What is required —
In your copy, each record should read exactly as it does below, and no pictures should be present.

The data —
- - -
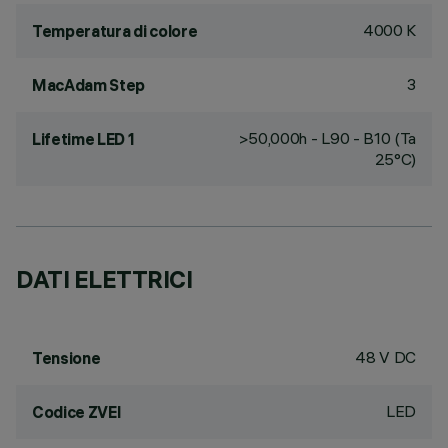
4000 K
Temperatura di colore
3
MacAdam Step
>50,000h - L90 - B10 (Ta
Lifetime LED 1
25°C)
DATI ELETTRICI
48 V DC
Tensione
LED
Codice ZVEI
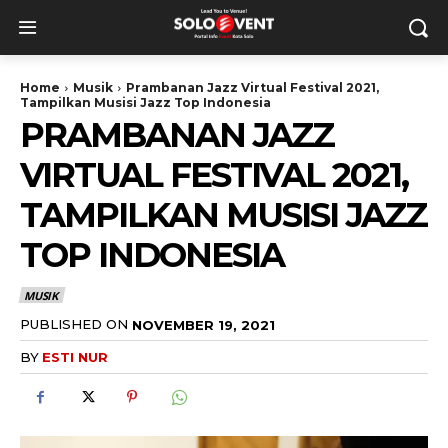
Home
Musik
Prambanan Jazz Virtual Festival 2021,
Tampilkan Musisi Jazz Top Indonesia
PRAMBANAN JAZZ
VIRTUAL FESTIVAL 2021,
TAMPILKAN MUSISI JAZZ
TOP INDONESIA
MUSIK
PUBLISHED ON
NOVEMBER 19, 2021
BY
ESTI NUR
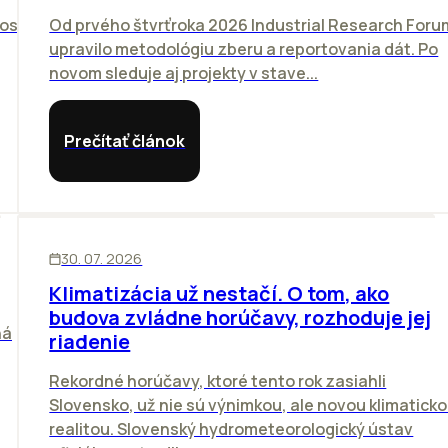
nosť
Od prvého štvrťroka 2026 Industrial Research Foru
upravilo metodológiu zberu a reportovania dát. Po
novom sleduje aj projekty v stave...
Prečítať článok
KANCELÁRIE
30. 07. 2026
Klimatizácia už nestačí. O tom, ako
budova zvládne horúčavy, rozhoduje jej
há
riadenie
Rekordné horúčavy, ktoré tento rok zasiahli
Slovensko, už nie sú výnimkou, ale novou klimatick
realitou. Slovenský hydrometeorologický ústav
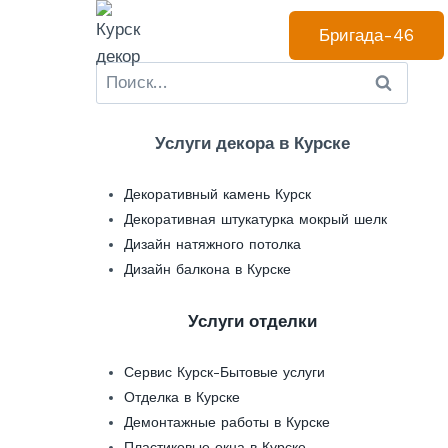
Перейти
Бригада-46
к
содержанию
Найти:
Услуги декора в Курске
Декоративный камень Курск
Декоративная штукатурка мокрый шелк
Дизайн натяжного потолка
Дизайн балкона в Курске
Услуги отделки
Сервис Курск-Бытовые услуги
Отделка в Курске
Демонтажные работы в Курске
Пластиковые окна в Курске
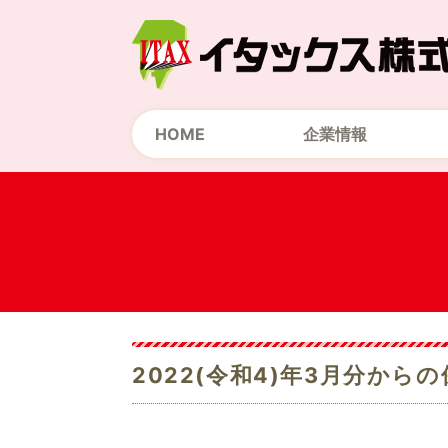
HOME
企業情報
2022(令和4)年3月分から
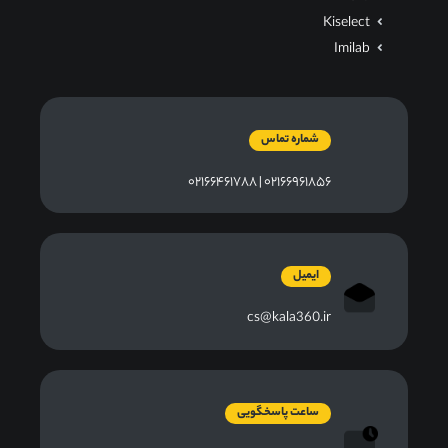
Kiselect
Imilab
شماره تماس
۰۲۱۶۶۹۶۱۸۵۶ | ۰۲۱۶۶۴۶۱۷۸۸
ایمیل
cs@kala360.ir
ساعت پاسخگویی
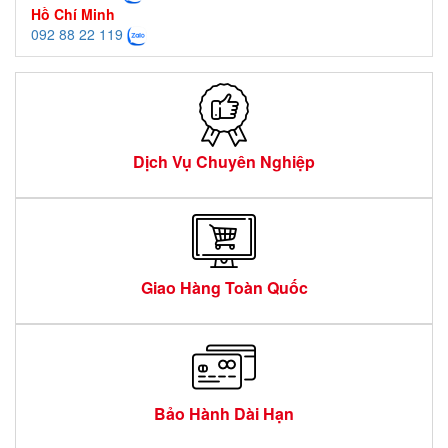
Hồ Chí Minh
092 88 22 119
Dịch Vụ Chuyên Nghiệp
Giao Hàng Toàn Quốc
Bảo Hành Dài Hạn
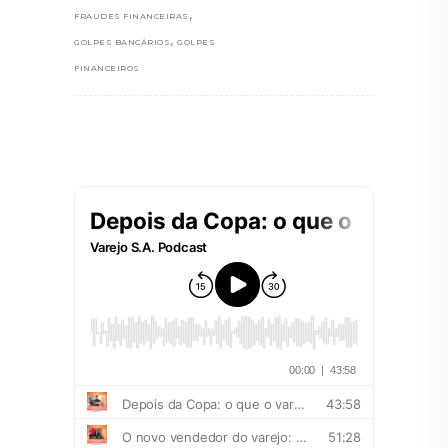
,
FRAUDES FINANCEIRAS
,
GOLPES BANCÁRIOS
GOLPES
FINANCEIROS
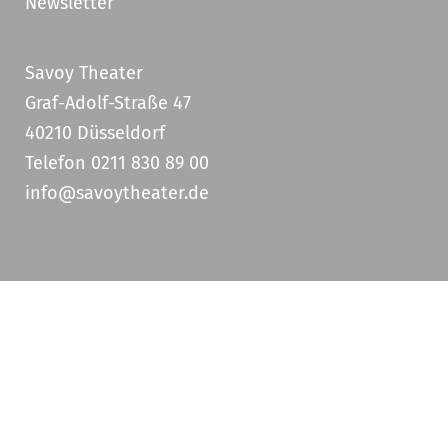
Newsletter
Savoy Theater
Graf-Adolf-Straße 47
40210 Düsseldorf
Telefon 0211 830 89 00
info@savoytheater.de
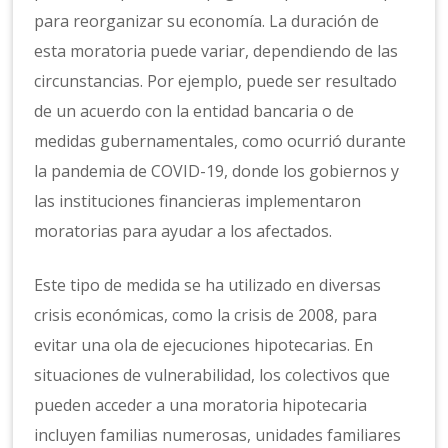
para reorganizar su economía. La duración de
esta moratoria puede variar, dependiendo de las
circunstancias. Por ejemplo, puede ser resultado
de un acuerdo con la entidad bancaria o de
medidas gubernamentales, como ocurrió durante
la pandemia de COVID-19, donde los gobiernos y
las instituciones financieras implementaron
moratorias para ayudar a los afectados.
Este tipo de medida se ha utilizado en diversas
crisis económicas, como la crisis de 2008, para
evitar una ola de ejecuciones hipotecarias. En
situaciones de vulnerabilidad, los colectivos que
pueden acceder a una moratoria hipotecaria
incluyen familias numerosas, unidades familiares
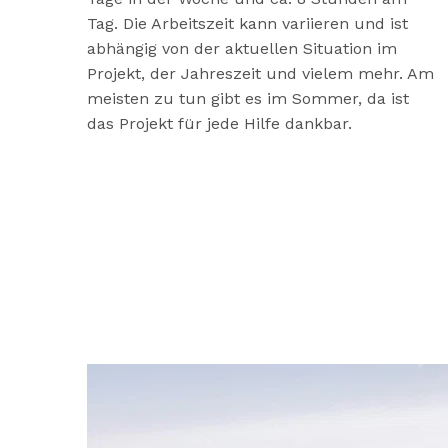
Tag. Die Arbeitszeit kann variieren und ist
abhängig von der aktuellen Situation im
Projekt, der Jahreszeit und vielem mehr. Am
meisten zu tun gibt es im Sommer, da ist
das Projekt für jede Hilfe dankbar.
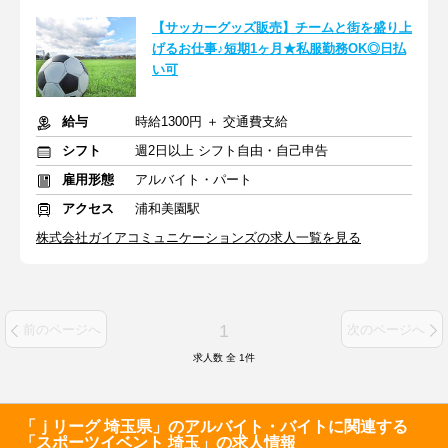
【サッカーグッズ販売】チームと街を盛り上
げるお仕事♪短期1ヶ月★私服勤務OK◎日払
い可
給与
時給1300円 ＋ 交通費支給
シフト
週2日以上 シフト自由・自己申告
雇用形態
アルバイト・パート
アクセス
浦和美園駅
株式会社ガイアコミュニケーションズの求人一覧を見る
1
前のページへ
次のページへ
求人数 全
1
件
「ｊリーグ 埼玉県」のアルバイト・バイトに関連する
「スポーツイベント 埼玉」の求人情報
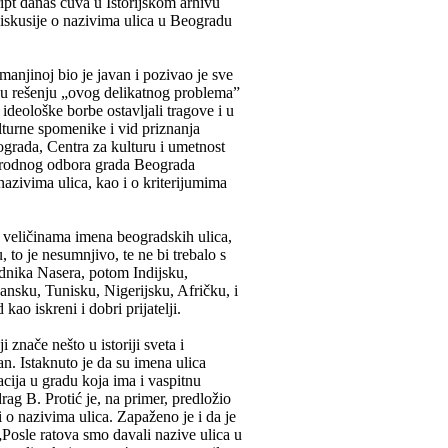
ript danas čuva u Istorijskom arhivu
iskusije o nazivima ulica u Beogradu
anjinoj bio je javan i pozivao je sve
su rešenju „ovog delikatnog problema”
 ideološke borbe ostavljali tragove i u
lturne spomenike i vid priznanja
ograda, Centra za kulturu i umetnost
arodnog odbora grada Beograda
nazivima ulica, kao i o kriterijumima
 veličinama imena beogradskih ulica,
, to je nesumnjivo, te ne bi trebalo s
ednika Nasera, potom Indijsku,
nsku, Tunisku, Nigerijsku, Afričku, i
ao iskreni i dobri prijatelji.
 znače nešto u istoriji sveta i
n. Istaknuto je da su imena ulica
cija u gradu koja ima i vaspitnu
ag B. Protić je, na primer, predložio
 o nazivima ulica. Zapaženo je i da je
„Posle ratova smo davali nazive ulica u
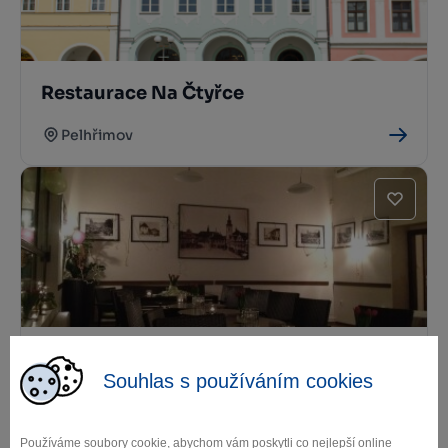
Restaurace Na Čtyřce
Pelhřimov
Kavárna Ateliér
Souhlas s používáním cookies
Pelhřimov
Používáme soubory cookie, abychom vám poskytli co nejlepší online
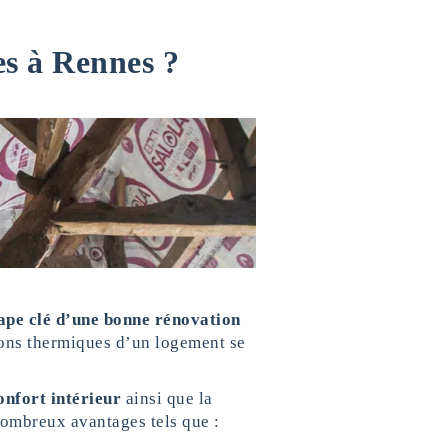
es à Rennes ?
ape clé d’une bonne rénovation
ions thermiques d’un logement se
onfort intérieur
ainsi que la
nombreux avantages tels que :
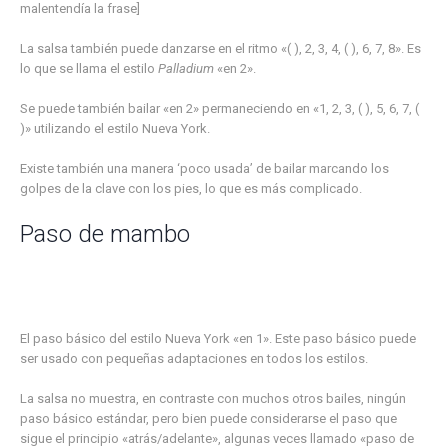
malentendía la frase]
La salsa también puede danzarse en el ritmo «( ), 2, 3, 4, ( ), 6, 7, 8». Es
lo que se llama el estilo
Palladium
«en 2».
Se puede también bailar «en 2» permaneciendo en «1, 2, 3, ( ), 5, 6, 7, (
)» utilizando el estilo Nueva York.
Existe también una manera ‘poco usada’ de bailar marcando los
golpes de la clave con los pies, lo que es más complicado.
Paso de mambo
El paso básico del estilo Nueva York «en 1». Este paso básico puede
ser usado con pequeñas adaptaciones en todos los estilos.
La salsa no muestra, en contraste con muchos otros bailes, ningún
paso básico estándar, pero bien puede considerarse el paso que
sigue el principio «atrás/adelante», algunas veces llamado «paso de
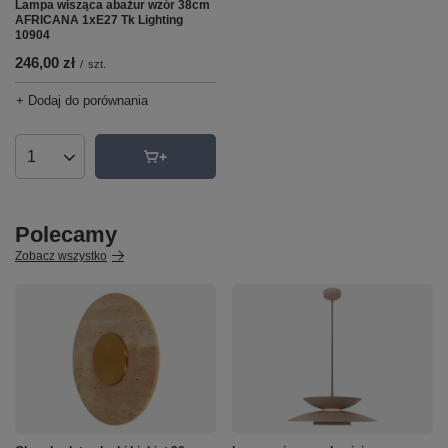
Lampa wisząca abażur wzór 38cm
AFRICANA 1xE27 Tk Lighting
10904
246,00 zł
/
szt.
+ Dodaj do porównania
Ilość produktów
Polecamy
Zobacz wszystko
- - -
Output below —
4000 K
Temperatura di colore
3
MacAdam Step
>50,000h - L90 - B10 (Ta
Lifetime LED 1
25°C)
DATI ELETTRICI
48 V DC
Tensione
LED
Codice ZVEI
Home
Musik
Prambanan Jazz Virtual Festival 2021,
Tampilkan Musisi Jazz Top Indonesia
PRAMBANAN JAZZ
VIRTUAL FESTIVAL 2021,
TAMPILKAN MUSISI JAZZ
TOP INDONESIA
MUSIK
PUBLISHED ON
NOVEMBER 19, 2021
BY
ESTI NUR
nosť
Od prvého štvrťroka 2026 Industrial Research Foru
upravilo metodológiu zberu a reportovania dát. Po
novom sleduje aj projekty v stave...
Prečítať článok
KANCELÁRIE
30. 07. 2026
Klimatizácia už nestačí. O tom, ako
budova zvládne horúčavy, rozhoduje jej
há
riadenie
Rekordné horúčavy, ktoré tento rok zasiahli
Slovensko, už nie sú výnimkou, ale novou klimatick
realitou. Slovenský hydrometeorologický ústav
Перейти
Бригада-46
к
содержанию
Найти:
Услуги декора в Курске
Декоративный камень Курск
Декоративная штукатурка мокрый шелк
Дизайн натяжного потолка
Дизайн балкона в Курске
Услуги отделки
Сервис Курск-Бытовые услуги
Отделка в Курске
Демонтажные работы в Курске
Пластиковые окна в Курске
HOME
企業情報
2022(令和4)年3月分から
Kiselect
Imilab
شماره تماس
۰۲۱۶۶۹۶۱۸۵۶ | ۰۲۱۶۶۴۶۱۷۸۸
ایمیل
cs@kala360.ir
ساعت پاسخگویی
Hồ Chí Minh
092 88 22 119
Dịch Vụ Chuyên Nghiệp
Giao Hàng Toàn Quốc
Bảo Hành Dài Hạn
,
FRAUDES FINANCEIRAS
,
GOLPES BANCÁRIOS
GOLPES
FINANCEIROS
Newsletter
Savoy Theater
Graf-Adolf-Straße 47
40210 Düsseldorf
Telefon 0211 830 89 00
info@savoytheater.de
para reorganizar su economía. La duración de
esta moratoria puede variar, dependiendo de las
circunstancias. Por ejemplo, puede ser resultado
de un acuerdo con la entidad bancaria o de
medidas gubernamentales, como ocurrió durante
la pandemia de COVID-19, donde los gobiernos y
las instituciones financieras implementaron
moratorias para ayudar a los afectados.
Este tipo de medida se ha utilizado en diversas
crisis económicas, como la crisis de 2008, para
evitar una ola de ejecuciones hipotecarias. En
situaciones de vulnerabilidad, los colectivos que
pueden acceder a una moratoria hipotecaria
incluyen familias numerosas, unidades familiares
Tag. Die Arbeitszeit kann variieren und ist
abhängig von der aktuellen Situation im
Projekt, der Jahreszeit und vielem mehr. Am
meisten zu tun gibt es im Sommer, da ist
das Projekt für jede Hilfe dankbar.
【サッカーグッズ販売】チームと街を盛り上
げるお仕事♪短期1ヶ月★私服勤務OK◎日払
い可
給与
時給1300円 ＋ 交通費支給
シフト
週2日以上 シフト自由・自己申告
雇用形態
アルバイト・パート
アクセス
浦和美園駅
株式会社ガイアコミュニケーションズの求人一覧を見る
1
前のページへ
次のページへ
求人数 全
1
件
「ｊリーグ 埼玉県」のアルバイト・バイトに関連する
「スポーツイベント 埼玉」の求人情報
ript danas čuva u Istorijskom arhivu
iskusije o nazivima ulica u Beogradu
anjinoj bio je javan i pozivao je sve
su rešenju „ovog delikatnog problema”
 ideološke borbe ostavljali tragove i u
lturne spomenike i vid priznanja
ograda, Centra za kulturu i umetnost
arodnog odbora grada Beograda
nazivima ulica, kao i o kriterijumima
 veličinama imena beogradskih ulica,
, to je nesumnjivo, te ne bi trebalo s
ednika Nasera, potom Indijsku,
nsku, Tunisku, Nigerijsku, Afričku, i
ao iskreni i dobri prijatelji.
 znače nešto u istoriji sveta i
n. Istaknuto je da su imena ulica
cija u gradu koja ima i vaspitnu
ag B. Protić je, na primer, predložio
 o nazivima ulica. Zapaženo je i da je
„Posle ratova smo davali nazive ulica u
Restaurace Na Čtyřce
Pelhřimov
Kavárna Ateliér
Souhlas s používáním cookies
Pelhřimov
Používáme soubory cookie, abychom vám poskytli co nejlepší online
es à Rennes ?
ape clé d’une bonne rénovation
ions thermiques d’un logement se
onfort intérieur
ainsi que la
nombreux avantages tels que :
malentendía la frase]
La salsa también puede danzarse en el ritmo «( ), 2, 3, 4, ( ), 6, 7, 8». Es
lo que se llama el estilo
Palladium
«en 2».
Se puede también bailar «en 2» permaneciendo en «1, 2, 3, ( ), 5, 6, 7, (
)» utilizando el estilo Nueva York.
Existe también una manera ‘poco usada’ de bailar marcando los
golpes de la clave con los pies, lo que es más complicado.
Paso de mambo
El paso básico del estilo Nueva York «en 1». Este paso básico puede
ser usado con pequeñas adaptaciones en todos los estilos.
La salsa no muestra, en contraste con muchos otros bailes, ningún
paso básico estándar, pero bien puede considerarse el paso que
sigue el principio «atrás/adelante», algunas veces llamado «paso de
Lampa wisząca abażur wzór 38cm
AFRICANA 1xE27 Tk Lighting
10904
246,00 zł
/
szt.
+ Dodaj do porównania
Ilość produktów
Polecamy
Zobacz wszystko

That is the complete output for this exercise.